Mediante un procedimiento que parece confirmar el gusto que tienen los partidos políticos por los finales cardiacos, por fin se llegó a un acuerdo para la integración del nuevo Consejo General del IFE. Más allá de las peculiares situaciones jurídicas que genera el hecho de no contar aún con la ley que aplicarán los nuevos consejeros, lo que hay que destacar por sobre todo lo demás es el consenso. Difícil por lo demás imputarle al nuevo Consejo las situaciones creadas por los retrasos de los partidos políticos. Huelga decir que la trayectoria de los nueve consejeros es lo que los acreditó para lograr el acuerdo de las partes. Enhorabuena.
Así, en atención a lo inamovible de los plazos que los propios partidos se fijaran en la primera sesión de Consejo General hubo de tomar una de las decisiones más trascendentes: nombrar al secretario ejecutivo del Instituto. El cargo recayó en Felipe Solís, funcionario con seis años de experiencia, en medio de un clima enrarecido por la premura y por las desconfianzas que aún se expresan entre los integrantes del Consejo. Varias lecciones de la primera sesión.
Parece subsistir una tensión entre un diseño institucional que en las normas privilegia (o privilegiará) la autonomía de las autoridades electorales, y la tentación palpable de los actores políticos por distribuir cuotas de poder ahí donde habría que sembrar garantías institucionales. Dicha tensión se expresa en el hecho que los nombres anteceden, o se vuelven más importantes que las normas; las trayectorias se tornan más importantes que los hábitos institucionales. En ese marco se explica la seducción por refundar instituciones por la vía de una distribución (por demás coyuntural) de cuotas de poder, y se explican también los pruritos expresados en el Consejo General para avalar cabalmente la propuesta de secretario ejecutivo que presentó el consejero presidente. Este sin embargo encarna una propuesta a contracorriente de las soluciones que convencionalmente se han dado a las desconfianzas.
Esto es así porque el cuoteo parece haber sido el ánimo que prevaleció en los debates entre los partidos sobre la nueva integración del IFE. Conviene recordar por lo demás, que si hubiera habido razones de peso para descalificar la propuesta de Felipe Solís, los partidos disponían de los argumentos y exposición que dan seis años de desempeño. No los hubo, y sin embargo la desconfianza inercial hacia los funcionarios del aparato prevalió en el ánimo de más de un consejero. Así, los acentos en el debate se ubicaban más en el apuntalamiento de José Woldenberg que en las razones de fondo de la propuesta; los avales tendían a recordar más la fatalidad de los tiempos (fatalidad que es obra y gracia de los partidos), que en la trascendencia fundadora del acto. Las condicionantes para la remoción, que por lo demás existen, se volvieron más importantes que las condiciones del nombramiento. Al final sin embargo los tonos no empañaron los fondos: el Consejo por unanimidad aprobó el nombramiento de Felipe Solís.

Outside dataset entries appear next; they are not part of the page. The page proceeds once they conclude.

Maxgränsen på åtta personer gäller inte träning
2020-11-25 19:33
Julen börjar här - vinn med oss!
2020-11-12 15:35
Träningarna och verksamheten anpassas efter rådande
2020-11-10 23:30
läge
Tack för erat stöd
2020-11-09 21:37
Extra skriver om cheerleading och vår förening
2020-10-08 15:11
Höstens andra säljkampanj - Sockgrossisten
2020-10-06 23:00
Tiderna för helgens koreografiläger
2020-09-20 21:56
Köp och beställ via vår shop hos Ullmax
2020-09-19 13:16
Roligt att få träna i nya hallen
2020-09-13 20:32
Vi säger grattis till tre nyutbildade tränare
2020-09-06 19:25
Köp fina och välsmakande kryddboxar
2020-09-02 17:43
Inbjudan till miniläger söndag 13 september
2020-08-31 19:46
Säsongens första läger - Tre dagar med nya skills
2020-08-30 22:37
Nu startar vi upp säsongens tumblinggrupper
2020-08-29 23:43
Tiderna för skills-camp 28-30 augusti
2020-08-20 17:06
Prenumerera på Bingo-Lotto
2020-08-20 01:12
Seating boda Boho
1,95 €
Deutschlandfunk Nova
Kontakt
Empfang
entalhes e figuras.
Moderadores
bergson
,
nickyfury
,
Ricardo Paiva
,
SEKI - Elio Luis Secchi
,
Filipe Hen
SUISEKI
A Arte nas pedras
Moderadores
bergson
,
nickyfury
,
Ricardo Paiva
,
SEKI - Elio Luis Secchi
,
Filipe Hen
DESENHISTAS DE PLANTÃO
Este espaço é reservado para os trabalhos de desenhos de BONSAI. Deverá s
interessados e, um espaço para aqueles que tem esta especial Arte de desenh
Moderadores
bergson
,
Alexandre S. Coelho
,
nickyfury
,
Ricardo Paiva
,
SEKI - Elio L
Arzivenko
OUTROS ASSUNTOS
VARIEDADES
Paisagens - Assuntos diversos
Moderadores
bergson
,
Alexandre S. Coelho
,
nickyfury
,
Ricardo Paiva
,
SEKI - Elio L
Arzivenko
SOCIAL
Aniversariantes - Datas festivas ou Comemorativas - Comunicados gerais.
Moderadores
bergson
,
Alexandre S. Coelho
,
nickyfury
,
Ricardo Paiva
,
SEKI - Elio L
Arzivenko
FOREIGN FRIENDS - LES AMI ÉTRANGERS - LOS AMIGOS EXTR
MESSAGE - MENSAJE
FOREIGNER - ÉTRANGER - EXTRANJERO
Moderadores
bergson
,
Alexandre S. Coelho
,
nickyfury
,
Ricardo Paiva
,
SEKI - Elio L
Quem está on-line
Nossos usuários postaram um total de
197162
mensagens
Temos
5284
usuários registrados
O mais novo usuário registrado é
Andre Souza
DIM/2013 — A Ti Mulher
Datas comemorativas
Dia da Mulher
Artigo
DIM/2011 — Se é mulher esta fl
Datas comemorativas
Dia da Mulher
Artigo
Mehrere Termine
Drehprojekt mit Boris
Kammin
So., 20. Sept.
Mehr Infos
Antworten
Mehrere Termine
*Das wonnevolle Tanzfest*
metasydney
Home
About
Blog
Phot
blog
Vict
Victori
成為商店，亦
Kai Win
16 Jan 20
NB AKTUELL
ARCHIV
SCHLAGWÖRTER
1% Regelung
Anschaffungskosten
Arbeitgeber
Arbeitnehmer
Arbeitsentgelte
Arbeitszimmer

Por obra del azar, la premura, o en respuesta a un diseño estratégico, el hecho es que el nuevo consejero presidente del IFE (que lejos está de reelegirse como malinformadamente se ha manejado) tiene los atributos que garantizan para la autoridad electoral una línea más en favor de la construcción institucional que de la distribución de cuotas. Ya ofreció una primera prueba en su propuesta de secretario ejecutivo. En el fondo la agenda que tiene en sus manos el nuevo Consejo General es la posibilidad de construir un proyecto de autonomía política para las autoridades electorales de manera que las desconfianzas se aminoren, las trayectorias públicas pesen menos, y las instituciones jueguen el papel que les corresponde. Un IFE sin reflectores, por el bien del país, es lo que más conviene.
Ese proyecto parece estar enunciado, falta concretarlo. De nuevo: enhorabuena por los nuevos consejeros electorales.